--- Directive ---
Look for "Angeles" in the listing below. Gather each line that contains it.

--- Entries supplied ---
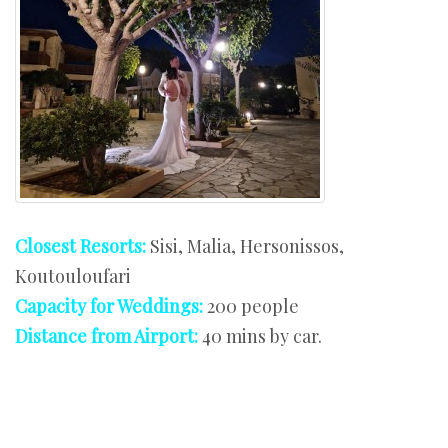
Closest Resorts:
Sisi, Malia, Hersonissos,
Koutouloufari
Capacity for Weddings:
200 people
Distance from Airport:
40 mins by car.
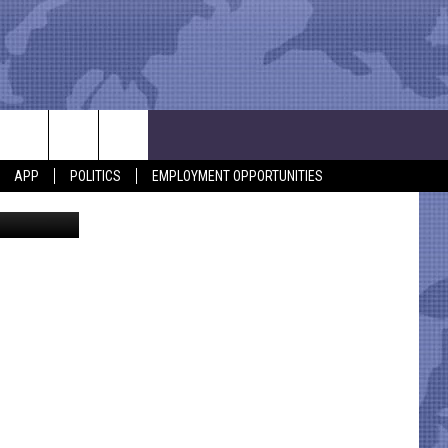
D
APP
POLITICS
EMPLOYMENT OPPORTUNITIES
 from KCBD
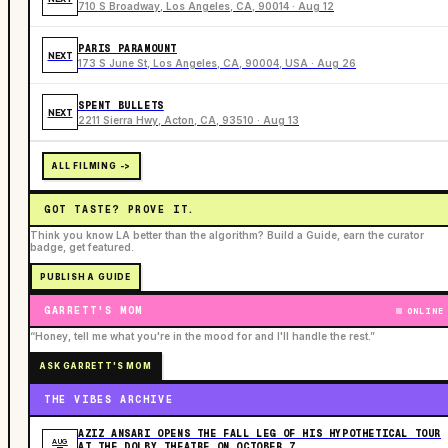
710 S Broadway, Los Angeles, CA, 90014 · Aug 12
PARIS PARAMOUNT
NEXT
173 S June St, Los Angeles, CA, 90004, USA · Aug 26
SPENT BULLETS
NEXT
2211 Sierra Hwy, Acton, CA, 93510 · Aug 13
ALL FILMING ->
GOT TASTE? PROVE IT.
Think you know LA better than the algorithm? Build a Guide, earn the curator
badge, get featured.
PUBLISH A GUIDE
GARRETT'S MOM
ONLINE
“Honey, tell me what you're in the mood for and I'll handle the rest.”
ASK GARRETT'S MOM
THE VIBES ARCHIVE
AZIZ ANSARI OPENS THE FALL LEG OF HIS HYPOTHETICAL TOUR
AUG
AT THE DOLBY THEATRE ON OCTOBER 7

--- Exercise output ---
710 S Broadway, Los Angeles, CA, 90014 · Aug 12
173 S June St, Los Angeles, CA, 90004, USA · Aug 26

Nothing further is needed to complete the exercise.